Competing interests: No competing interests
I find it hard to work out what the conditions were that underlay the complaint that this paper studies. Metastatic disease, tuberculosis, and osteoporosis for example are all causes of back pain with more or less forseeable but different outcomes in time. On the other hand people who have undoubted secondary gain in the form of money, love, or avoidance of unpleasant duties through a pain that the doctors cannot cure are not likely to give up their pain. Those on Disability Benefit or other recompense for example would be much worse off if they were to recover and become unemployed instead. Without knowing something about the case mix this study does little mor than tell us that back pain is a big and chronic problem to a lot of people. I suppose that we should be glad to have our intuition supported by factual information but harder facts are needed.

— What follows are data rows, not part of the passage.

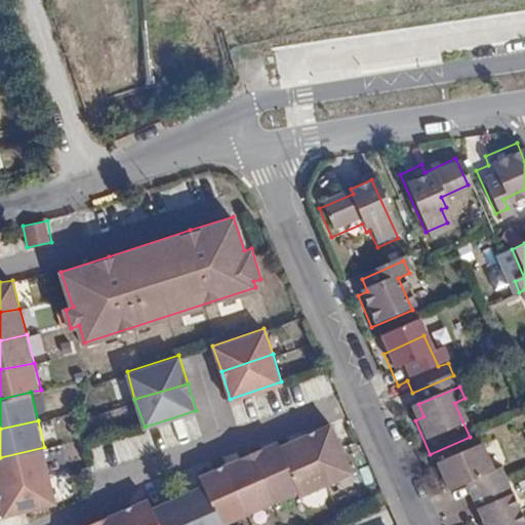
[(330,421),(304,433),(326,482),(352,471),(330,421)]
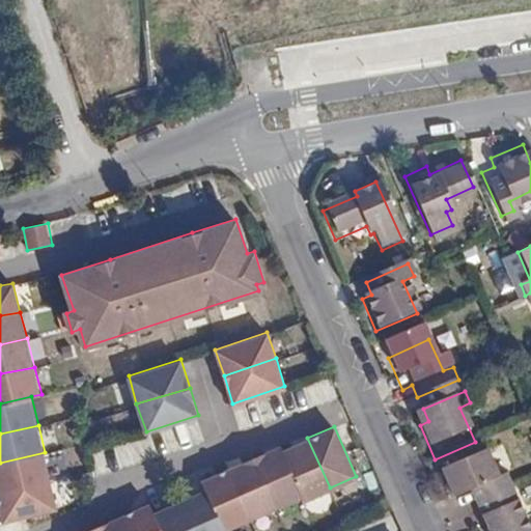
[(330,487),(307,438),(282,449),(301,497),(303,500),(330,487)]
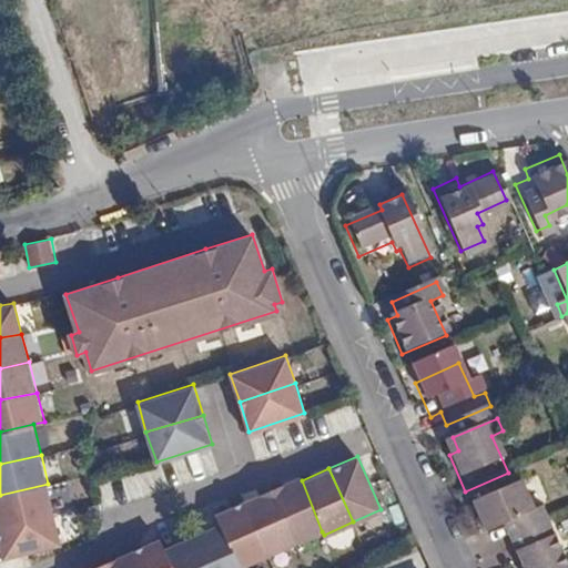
[(107,505),(161,493),(155,470),(101,483),(107,505)]
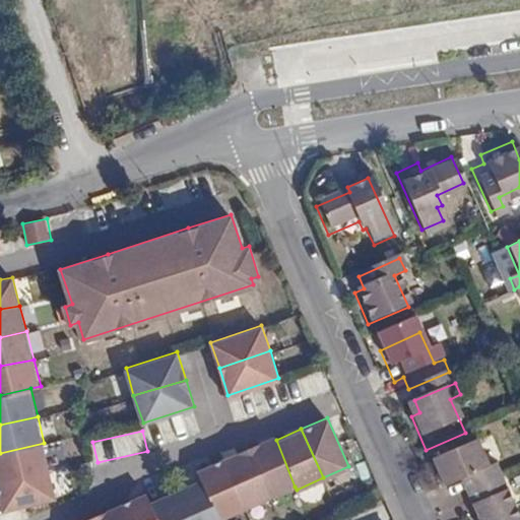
[(274,436),(250,447),(270,497),(295,486),(276,440),(274,436)]
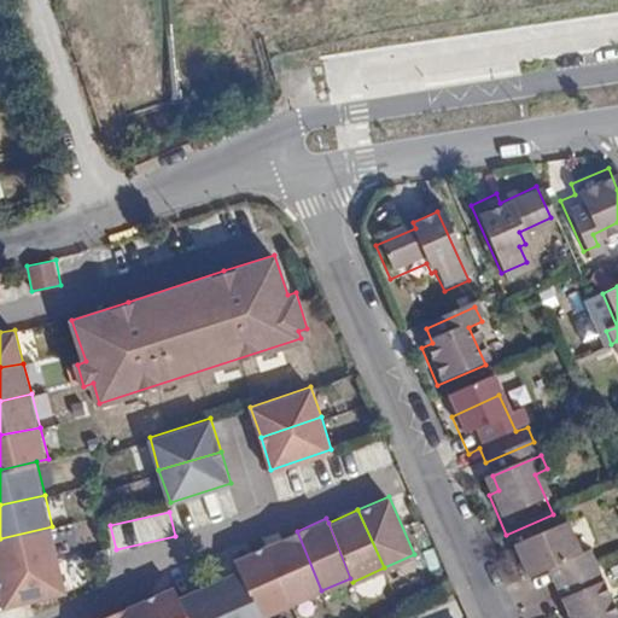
[(52,526),(0,538),(0,572),(60,559),(52,526)]
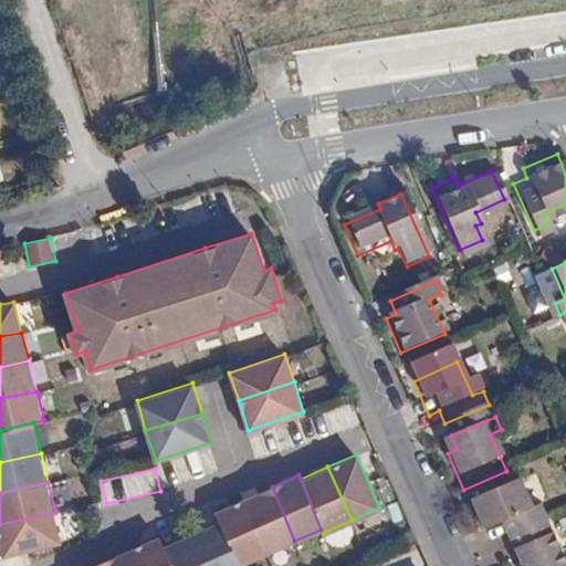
[(517,482),(470,503),(483,533),(502,524),(507,537),(544,521),(538,509),(531,511),(517,482)]
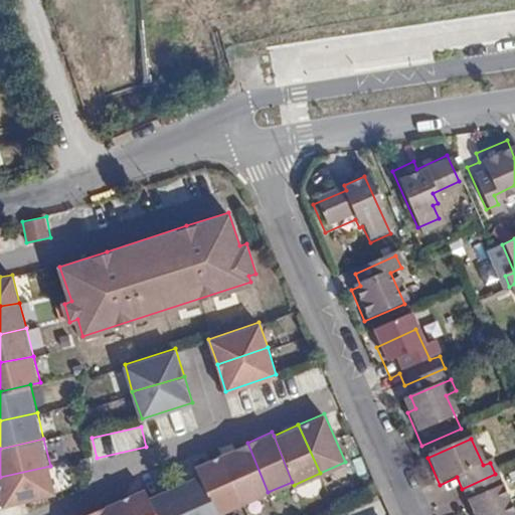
[(247,443),(222,453),(242,502),(268,492),(247,443)]
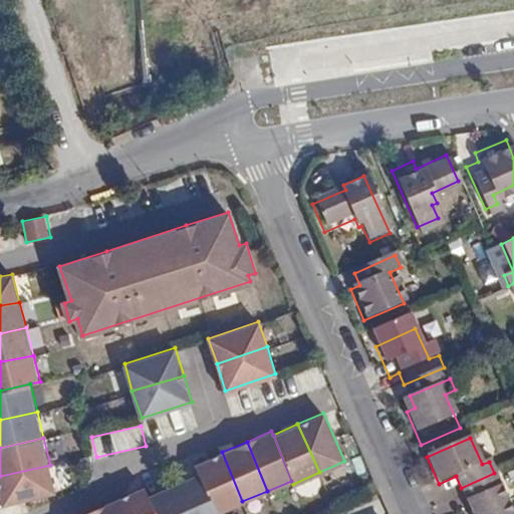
[(242,501),(222,452),(197,464),(201,474),(217,512),(242,501)]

Competing interests: No competing interests
Re: Non attendance and morbidity from low back pain.
As a patient with sciatica of unknown origin of 6 months standing I
can vouch for the assumption that non attendance does not correlate with
either an improvement or cessation of low back pain or sciatica. The GP's
attitude and the lack of interest in finding the causes must be a prime
factor in the non attendance, so one suffers in silence.